Действительно, хотя уже гораздо дальше, чем прежде, все Ростовы увидали Пьера или человека, необыкновенно похожего на Пьера, в кучерском кафтане, шедшего по улице с нагнутой головой и серьезным лицом, подле маленького безбородого старичка, имевшего вид лакея. Старичок этот заметил высунувшееся на него лицо из кареты и, почтительно дотронувшись до локтя Пьера, что то сказал ему, указывая на карету. Пьер долго не мог понять того, что он говорил; так он, видимо, погружен был в свои мысли.
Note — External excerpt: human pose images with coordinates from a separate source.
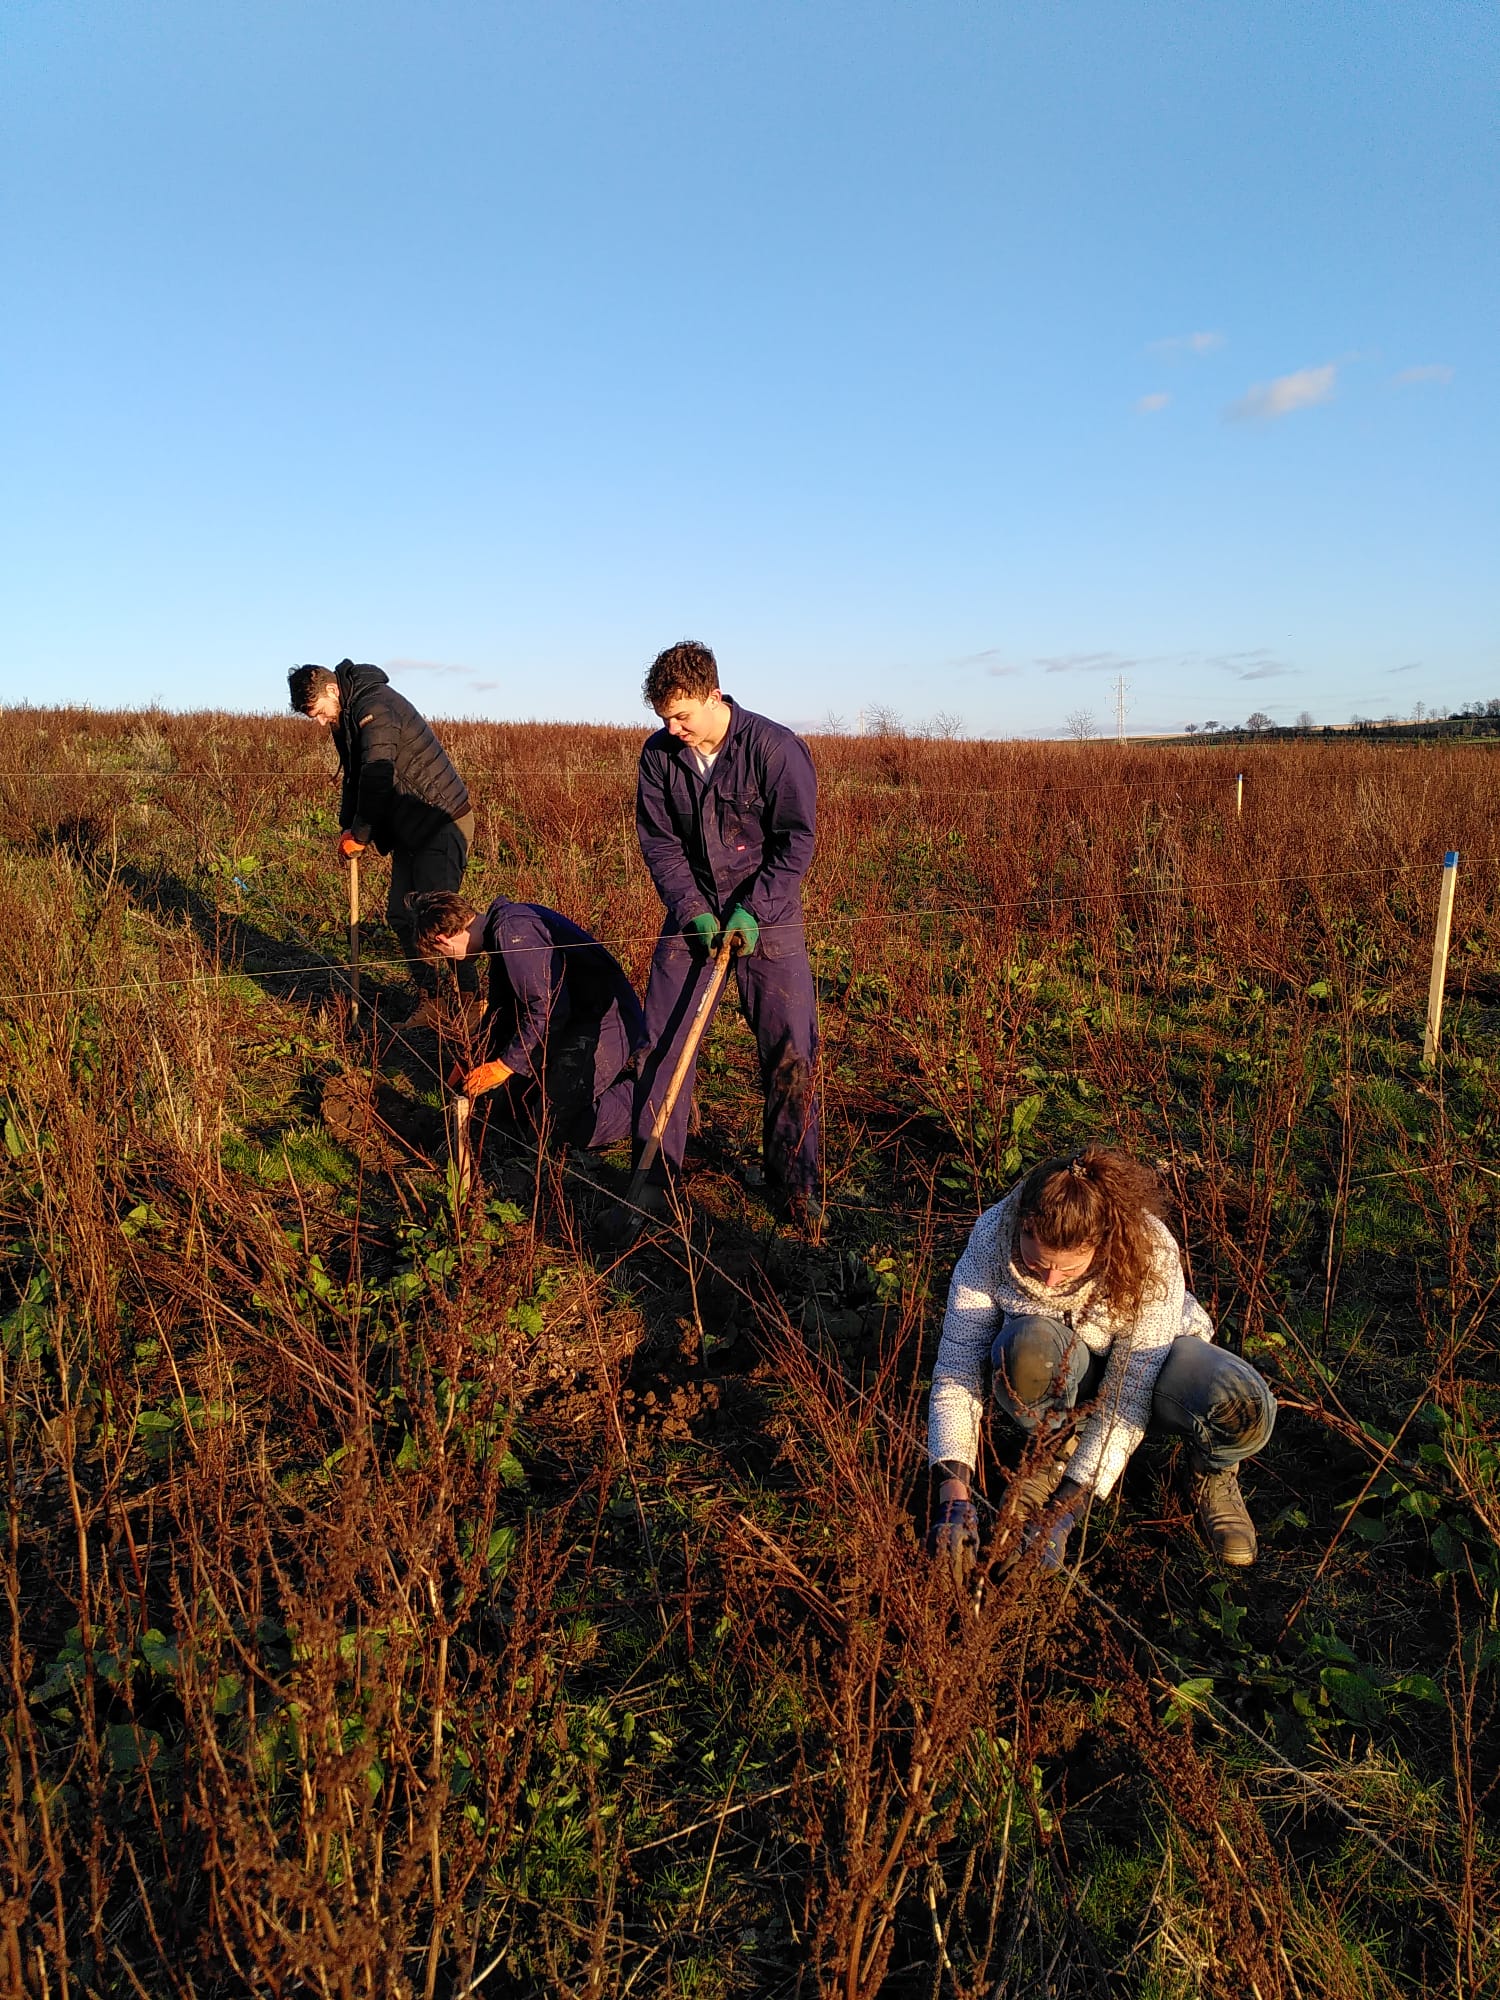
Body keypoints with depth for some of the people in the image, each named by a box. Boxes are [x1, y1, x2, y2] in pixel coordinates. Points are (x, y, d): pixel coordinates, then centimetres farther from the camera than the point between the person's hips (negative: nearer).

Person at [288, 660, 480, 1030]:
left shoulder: (374, 706, -19)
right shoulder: (347, 716, 11)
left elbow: (376, 780, -25)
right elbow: (356, 777, 20)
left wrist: (360, 834, -15)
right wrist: (347, 827, 7)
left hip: (443, 822, -10)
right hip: (411, 829, 10)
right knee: (400, 915, 8)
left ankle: (470, 1005, -1)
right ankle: (429, 1002, 14)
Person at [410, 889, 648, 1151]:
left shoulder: (512, 930, -20)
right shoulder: (501, 930, 13)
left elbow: (548, 1008, -24)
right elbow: (501, 1009, 26)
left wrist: (505, 1065, -14)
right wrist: (475, 1064, 27)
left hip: (605, 1020, -10)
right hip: (575, 1019, 10)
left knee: (557, 1122, -17)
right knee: (521, 1104, 12)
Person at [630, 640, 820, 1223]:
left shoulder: (775, 747, -15)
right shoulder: (658, 754, -4)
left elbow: (796, 839, -11)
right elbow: (658, 841, 0)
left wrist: (752, 908, -17)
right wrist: (692, 909, -12)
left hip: (767, 913, -3)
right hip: (691, 911, 3)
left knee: (790, 1047, -1)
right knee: (664, 1041, 1)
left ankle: (795, 1179, 14)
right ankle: (654, 1176, 13)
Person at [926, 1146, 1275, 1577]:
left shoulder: (1150, 1254, -33)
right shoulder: (993, 1238, -29)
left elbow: (1127, 1399, -30)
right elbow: (955, 1367, -26)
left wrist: (1063, 1512, -33)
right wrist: (954, 1496, -36)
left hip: (1148, 1356, 0)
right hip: (1062, 1379, 1)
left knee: (1244, 1407, -34)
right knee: (1031, 1345, -38)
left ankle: (1214, 1469, 3)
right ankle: (1058, 1447, -3)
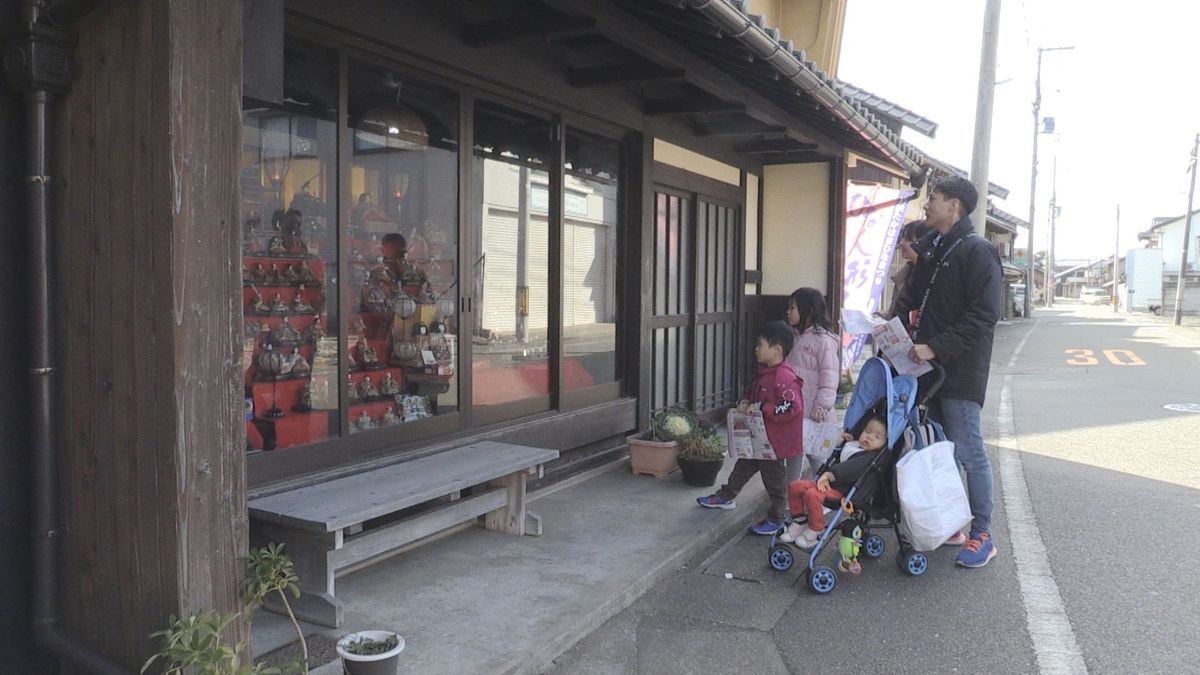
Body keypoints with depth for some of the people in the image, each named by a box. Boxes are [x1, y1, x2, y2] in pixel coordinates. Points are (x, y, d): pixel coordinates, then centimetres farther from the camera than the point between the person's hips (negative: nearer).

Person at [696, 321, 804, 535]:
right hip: (757, 437, 9)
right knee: (744, 465, 23)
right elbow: (753, 392, 21)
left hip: (775, 441, -9)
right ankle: (725, 496, 41)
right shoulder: (763, 372, 6)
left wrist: (762, 407, -28)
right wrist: (745, 403, 0)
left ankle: (775, 519, 21)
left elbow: (792, 407, -31)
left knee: (774, 477, 6)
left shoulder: (784, 377, -25)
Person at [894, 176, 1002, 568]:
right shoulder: (930, 249, 14)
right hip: (931, 365, 9)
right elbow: (912, 297, 19)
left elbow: (984, 315, -19)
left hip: (960, 370, -9)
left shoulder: (976, 251, -12)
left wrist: (936, 347, -23)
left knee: (967, 451, -3)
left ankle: (982, 535, 8)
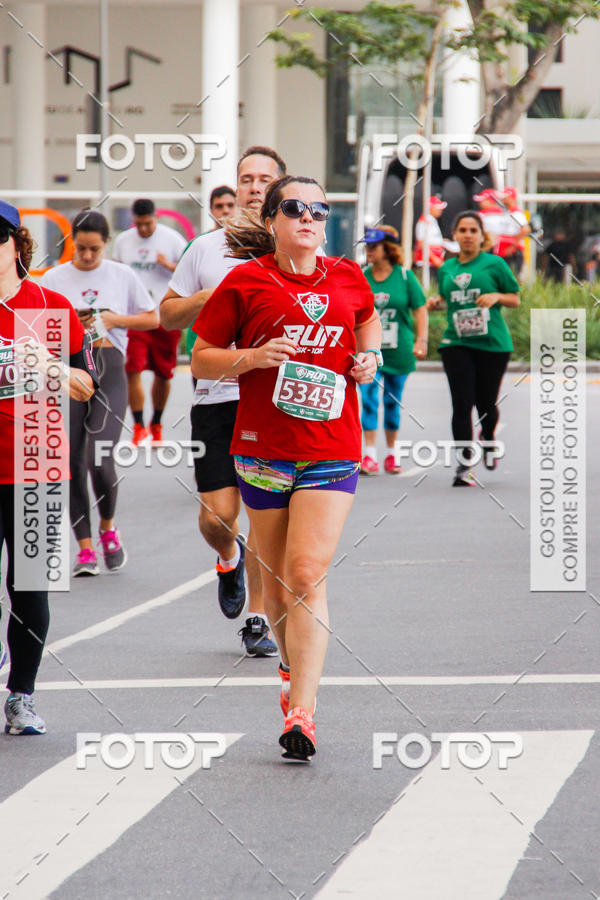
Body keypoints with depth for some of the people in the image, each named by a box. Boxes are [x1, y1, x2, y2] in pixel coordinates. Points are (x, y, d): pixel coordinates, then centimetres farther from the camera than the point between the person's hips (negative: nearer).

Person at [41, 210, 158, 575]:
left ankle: (108, 528, 14)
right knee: (73, 463, -3)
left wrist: (113, 319, -3)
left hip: (109, 369, -1)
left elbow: (153, 318, 13)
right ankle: (85, 549, 5)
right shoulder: (54, 278, 7)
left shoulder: (122, 275, 7)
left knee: (100, 460, -14)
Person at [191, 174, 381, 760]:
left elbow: (367, 319, 31)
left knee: (307, 574, -13)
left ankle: (301, 712, -17)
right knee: (276, 578, 9)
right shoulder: (245, 283, -1)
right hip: (263, 447, 0)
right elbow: (201, 360, 3)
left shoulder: (349, 279, 8)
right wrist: (253, 357, -14)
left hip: (332, 451, 0)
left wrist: (369, 355, 11)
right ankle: (293, 670, 37)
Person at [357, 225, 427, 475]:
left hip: (398, 351, 0)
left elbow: (420, 310, 2)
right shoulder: (361, 277, 2)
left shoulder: (405, 276, -1)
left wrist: (421, 341, -6)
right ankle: (369, 456, -12)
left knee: (392, 401, 10)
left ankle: (392, 453, 23)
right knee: (369, 399, -11)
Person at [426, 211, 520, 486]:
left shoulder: (494, 264, 1)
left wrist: (496, 297, -13)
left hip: (492, 343, -2)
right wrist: (436, 302, 4)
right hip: (457, 344, 2)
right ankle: (463, 465, -6)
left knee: (486, 403, 4)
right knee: (462, 404, -9)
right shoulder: (446, 269, 11)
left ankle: (488, 440, 39)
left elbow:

Наконец, когда он понял его, посмотрел по указанию и, узнав Наташу, в ту же секунду отдаваясь первому впечатлению, быстро направился к карете. Но, пройдя шагов десять, он, видимо, вспомнив что то, остановился.
Высунувшееся из кареты лицо Наташи сияло насмешливою ласкою.
– Петр Кирилыч, идите же! Ведь мы узнали! Это удивительно! – кричала она, протягивая ему руку. – Как это вы? Зачем вы так?
Пьер взял протянутую руку и на ходу (так как карета. продолжала двигаться) неловко поцеловал ее.
– Что с вами, граф? – спросила удивленным и соболезнующим голосом графиня.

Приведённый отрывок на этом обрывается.